Blicken wir in den Entwurf. Da ist zur Umsetzung dieses Beschlusses nichts bis wenig eingestellt. Die simple Verdoppelung des Klimabonus von 1 auf 2 Mio. Euro wird wenig bewirken, wenn diese Förderung wie in den vergangenen Jahren nicht beworben wird. Die großen Wohnungsbau-Unternehmen wie die GWH oder Wohnstadt müssen mehr als bislang aktiv einbezogen werden. Dem Klima ist es an dieser Stelle egal, welches Gebäude für einen zu hohen CO2- Ausstoß verantwortlich ist.

__Aufgabenziel__
Beantworten Sie anhand des Textblocks die folgenden Fragen:
1. Von welchem auf welchen Betrag wird der Klimabonus erhöht?
2. Welche Wohnungsbau-Unternehmen werden als Beispiele genannt?
3. Was ist dem Klima laut Textblock an dieser Stelle egal?

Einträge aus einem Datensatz
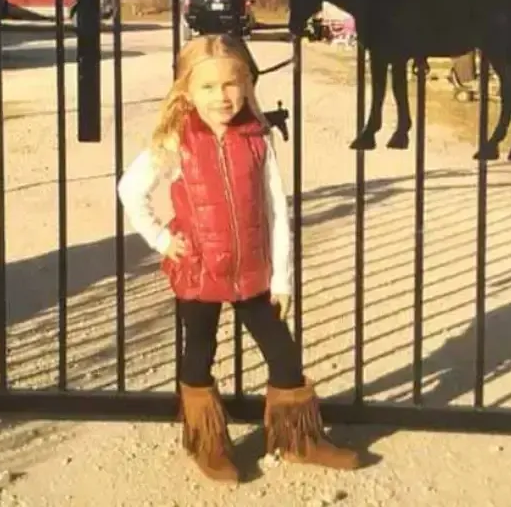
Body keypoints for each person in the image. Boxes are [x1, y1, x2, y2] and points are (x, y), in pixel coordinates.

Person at [118, 33, 359, 484]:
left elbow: (275, 207)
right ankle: (208, 443)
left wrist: (283, 278)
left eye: (232, 84)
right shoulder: (176, 140)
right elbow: (130, 189)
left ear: (247, 84)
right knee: (199, 353)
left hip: (253, 271)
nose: (222, 96)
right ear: (186, 91)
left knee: (283, 352)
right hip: (199, 269)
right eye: (207, 87)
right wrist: (161, 239)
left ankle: (299, 439)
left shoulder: (257, 137)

__Ergebnis__
1. Von 1 auf 2 Mio. Euro.
2. Die GWH und die Wohnstadt.
3. Welches Gebäude für einen zu hohen CO2-Ausstoß verantwortlich ist.